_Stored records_
# # # # # # #
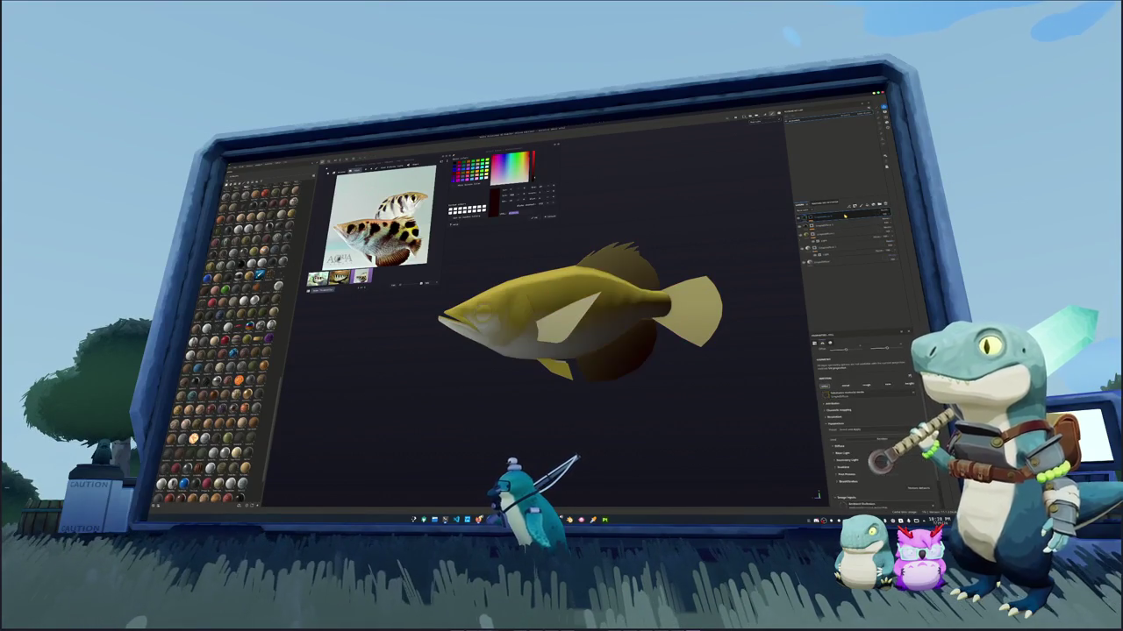
pyautogui.rightClick(845, 214)
pyautogui.click(837, 257)
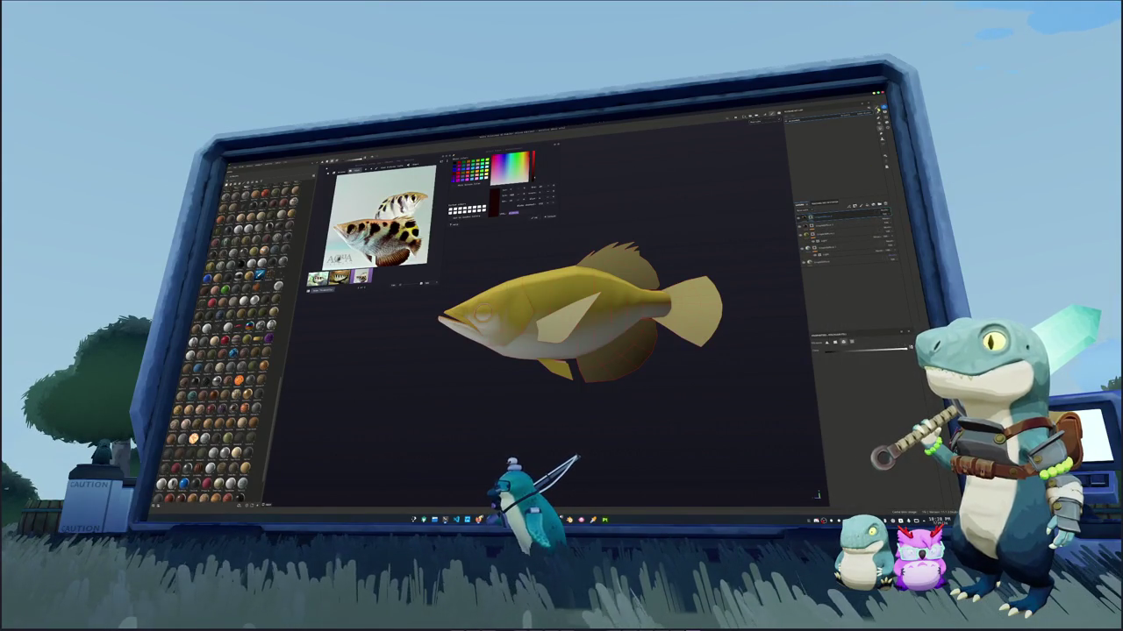
pyautogui.press('1')
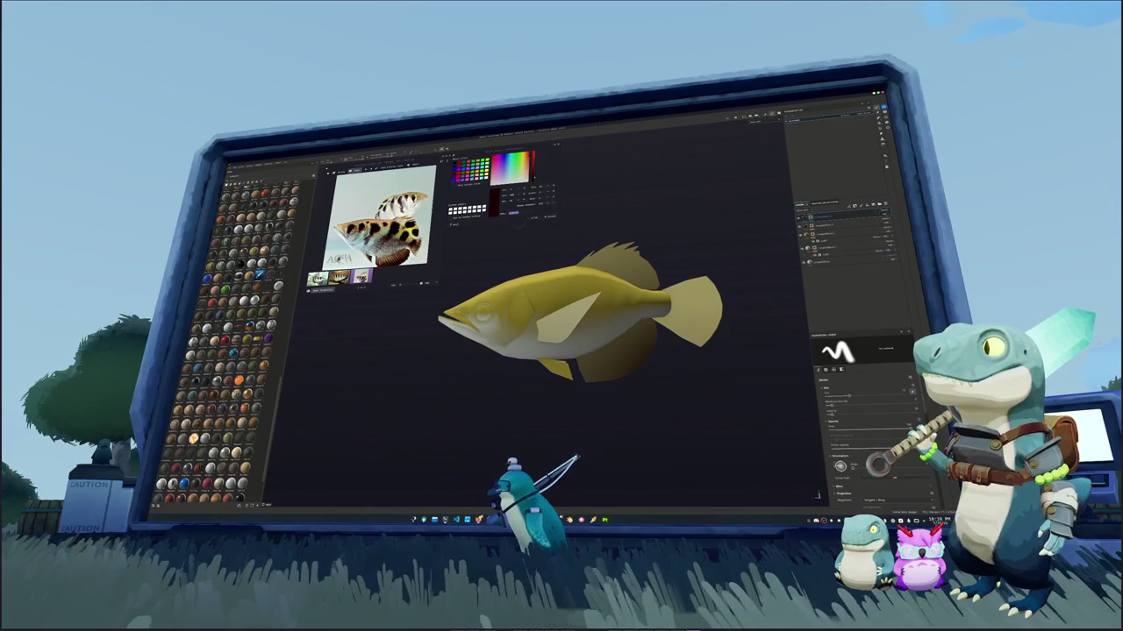
pyautogui.scroll(2, 566, 324)
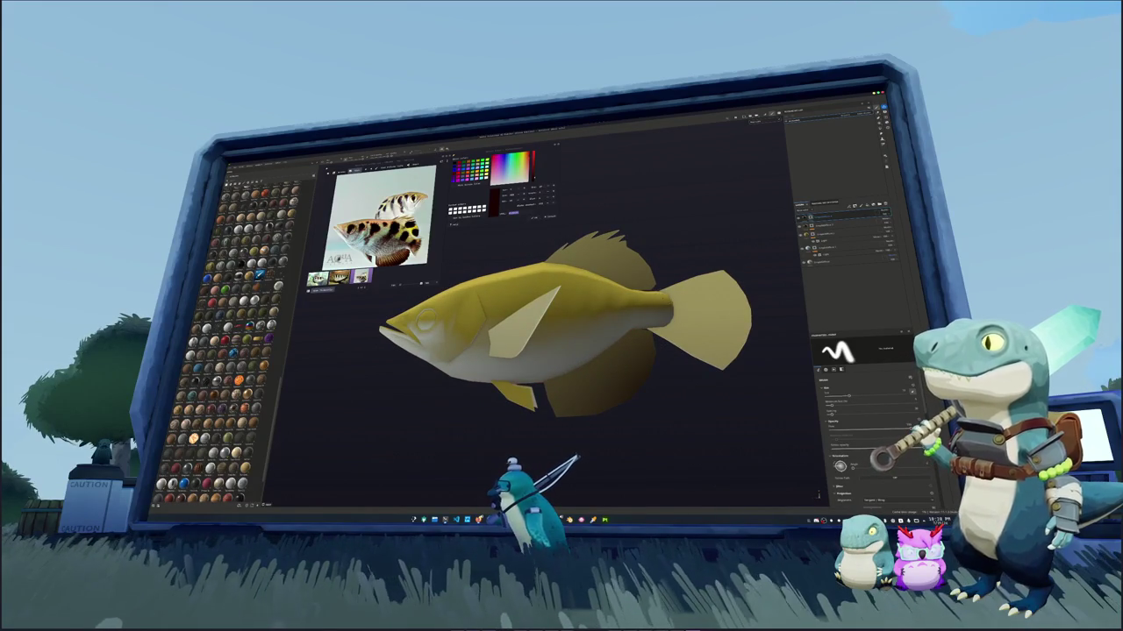
# Paint a dark brown band at the tail base and shading along the lower belly
pyautogui.moveTo(668, 288); pyautogui.dragTo(660, 303)
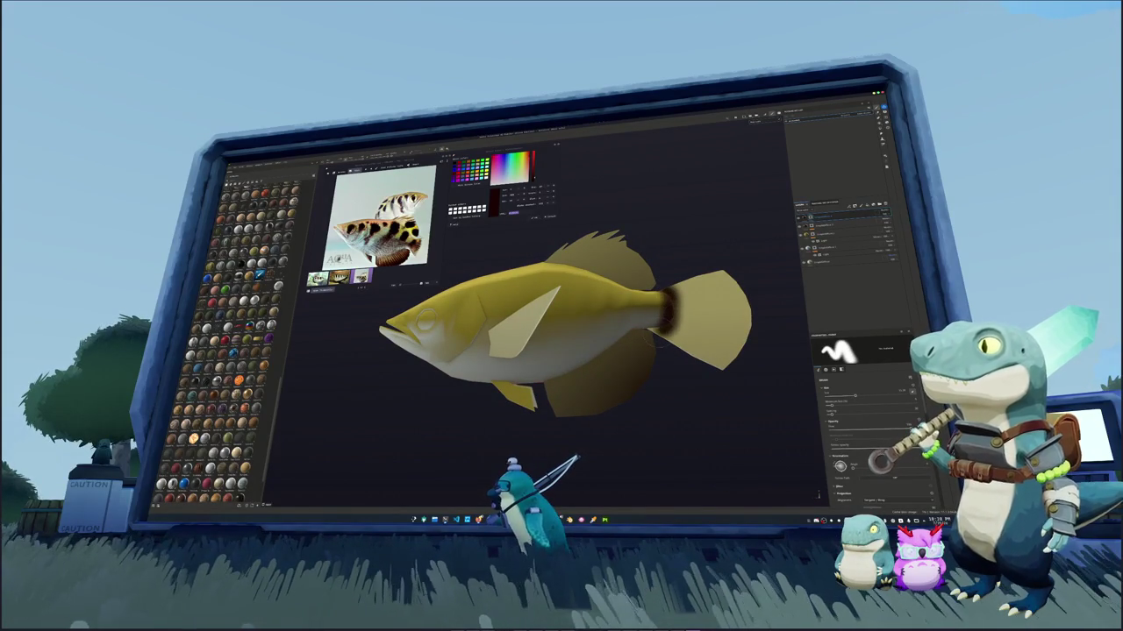
pyautogui.moveTo(675, 294); pyautogui.dragTo(677, 337)
pyautogui.moveTo(635, 353); pyautogui.dragTo(665, 289, button='middle')
pyautogui.moveTo(671, 281)
pyautogui.mouseDown()
pyautogui.moveTo(647, 346)
pyautogui.moveTo(592, 355)
pyautogui.moveTo(662, 309)
pyautogui.moveTo(566, 328)
pyautogui.moveTo(574, 338)
pyautogui.mouseUp()
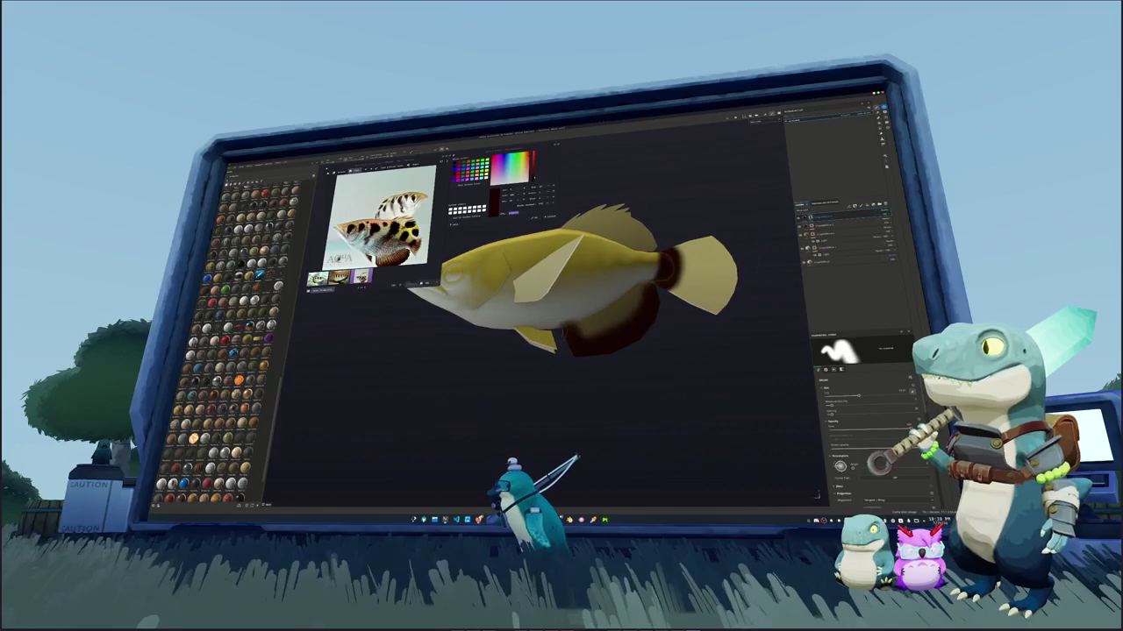
pyautogui.scroll(5, 574, 339)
# # # # # # #
_WHAT TO WORK ON_
Reproduce verbatim every line starting at the line that holds "pyautogui.moveTo(662, 309)" and ending with the final line of the data; omit the pictures.

_THE COMPLETED TASK_
pyautogui.moveTo(662, 309)
pyautogui.moveTo(566, 328)
pyautogui.moveTo(574, 338)
pyautogui.mouseUp()
pyautogui.scroll(5, 574, 339)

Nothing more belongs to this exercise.